Help Understanding Model Output

Ky6000 · October 13, 2018, 1:51am

I have recently trained a model with NLLLoss that looks like this:

  (0): Linear(in_features=22761, out_features=300, bias=True)
  (1): ReLU()
  (2): Linear(in_features=300, out_features=300, bias=True)
  (3): ReLU()
  (4): Linear(in_features=300, out_features=300, bias=True)
  (5): ReLU()
  (6): Linear(in_features=300, out_features=2, bias=True)
  (7): Softmax()

I want to get the probabilities from the output of the model after testing it with one sample. I use this code to test:

 for batch_idx, (x, y) in enumerate(dataloader): #comprised of one sample
        x = Variable(x.cuda()) #sample of size 22761
        y = Variable(y.cuda()) #label, which is 1

        # forward pass
        y_model = model(x)

        print(torch.log(y_model))

And get the following output:

Variable containing:
  0.0000 -16.9570
[torch.cuda.FloatTensor of size 1x2 (GPU 0)]

I don’t know what these values mean or why they are the same for every input. Could someone please explain what is happening?

Thanks

ptrblck · October 13, 2018, 2:08am

I assume you’ve also used torch.log(y_model) during training, as nn.NLLLoss expects log-probabilities as input. If so, you might encounter some issues regarding the numerical stability. It’s usually better to call F.log_softmax on the output.

That being said, you are printing out the log-probabilities for both classes.
It seems your model gives class0 a very high probability (basically 100%) and a very low one to class1.
To see the probabilities, just remove the torch.log call on y_model.

If you test your model, you should call model.eval() on it to switch the behavior of some layers to evaluation.
In your case it doesn’t seem to be necessary as your model doesn’t have nn.BatchNorm or nn.Dropout layers.

Does your model output the same values for every sample in the test set?
How was your training accuracy? Do you have an imbalanced dataset, i.e. many samples of class0 and very few of class1?

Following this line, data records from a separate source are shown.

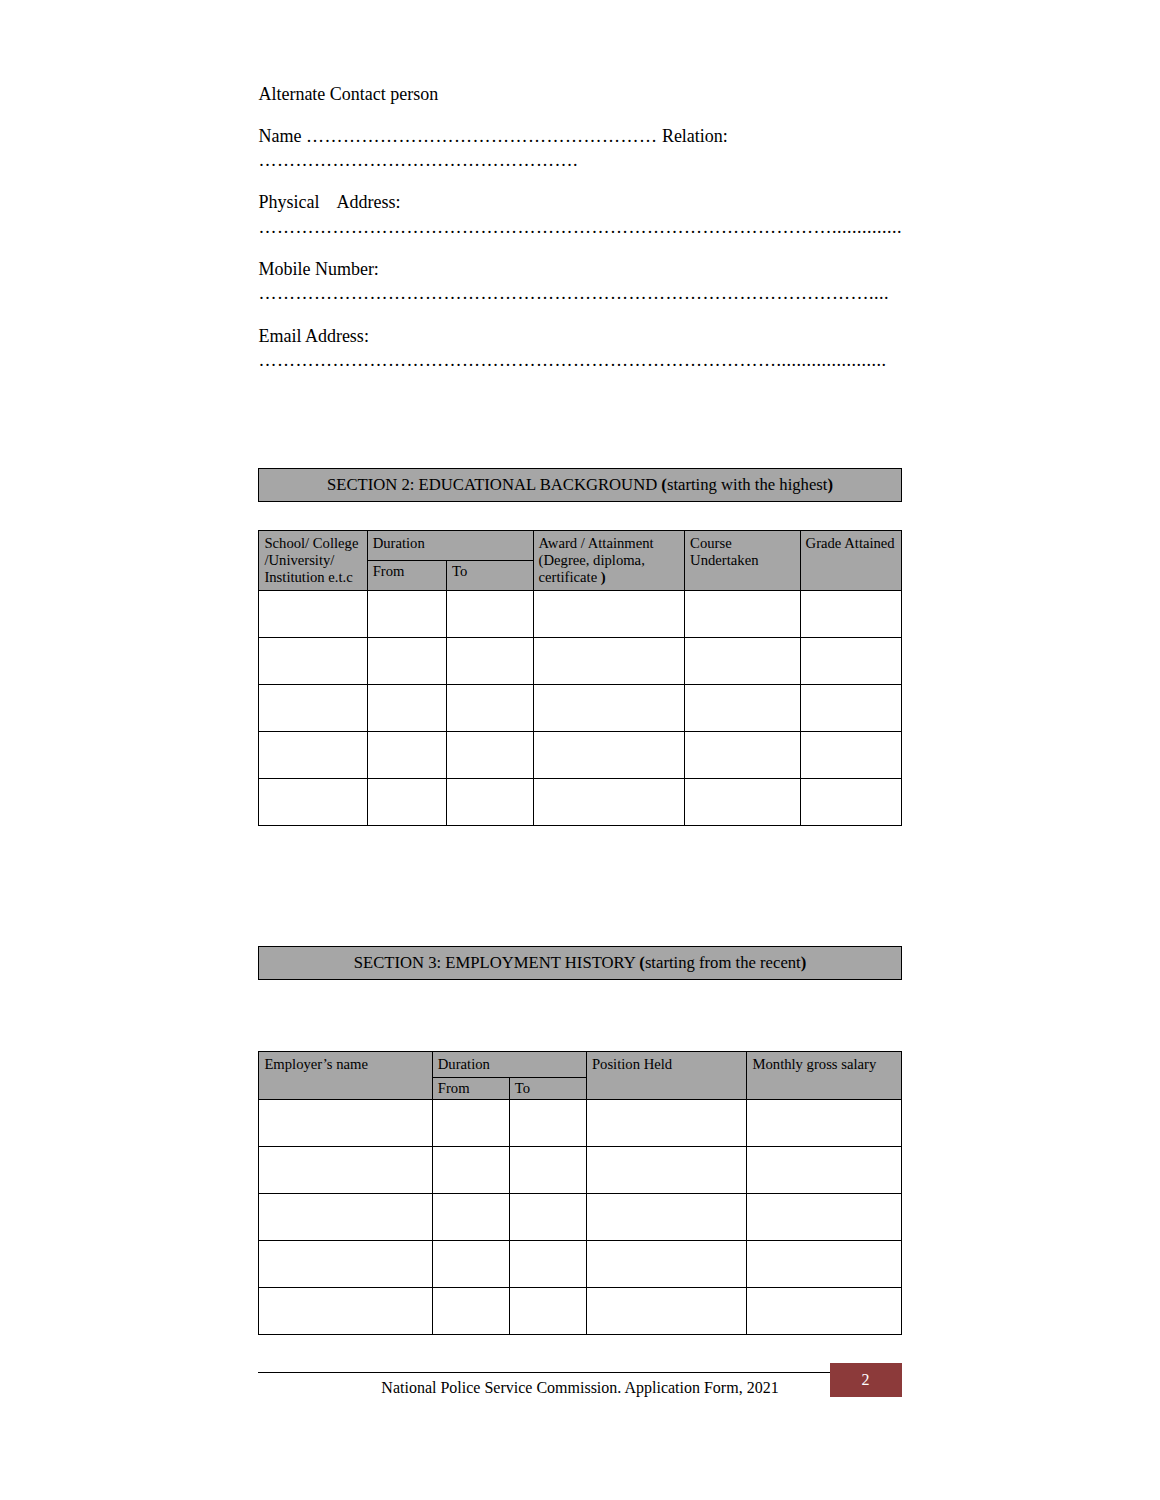Alternate Contact person
Name ………………………………………………… Relation: …………………………………………….
Physical Address: …………………………………………………………………………………..............
Mobile Number: ………………………………………………………………………………………....
Email Address: …………………………………………………………………………......................
SECTION 2: EDUCATIONAL BACKGROUND (starting with the highest)
| School/ College /University/ Institution e.t.c | Duration | Award / Attainment (Degree, diploma, certificate ) | Course Undertaken | Grade Attained |
| --- | --- | --- | --- | --- |
| From | To |
SECTION 3: EMPLOYMENT HISTORY (starting from the recent)
| Employer’s name | Duration | Position Held | Monthly gross salary |
| --- | --- | --- | --- |
| From | To |
National Police Service Commission. Application Form, 2021
2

Also, as another side node, Variables are deprecated since 0.4.0. You can now just use tensors directly.
If you want the volatile behavior, use with torch.no_grad(): for your eval loop.

Ky6000 · October 13, 2018, 2:44am

Thanks for the reply,

When normally outputting without torch.log I get:

Variable containing:
 1.0000e+00  4.3219e-08
[torch.cuda.FloatTensor of size 1x2 (GPU 0)]

Something seems wrong here. The output is always the same for every sample. I am using Pytorch 3.0 to get the same results as a paper’s implementation I am following.

I have retrained the model with LogSoftMax and NLLLoss with the same parameters. when I use torch.exp(y_model) I get the following for a single sample:

Variable containing:
 0.5180  0.4820
[torch.cuda.FloatTensor of size 1x2 (GPU 0)]

This means that the model is not sure which class the sample is? That output is also the same for a large test set. The training set is balanced with 19000 samples for both classes. I used code from another implementation to train the model, and it is very confusing, I might have also somehow trained this model incorrectly.

ptrblck · October 13, 2018, 2:52am

So after retraining with F.log_softmax your model outputs the new probabilities? How is your accuracy during training? Do you calculate the validation accuracy as well?

Ky6000 · October 14, 2018, 12:43am

After retraining the F.log_softmax model with losswise to see accuracy and loss I get these 2 graphs.

For some reason the model’s accuracy gets stuck at exactly 50%? Does this mean the model is being trained incorrectly? The model outputs 0.5 for all samples and classes.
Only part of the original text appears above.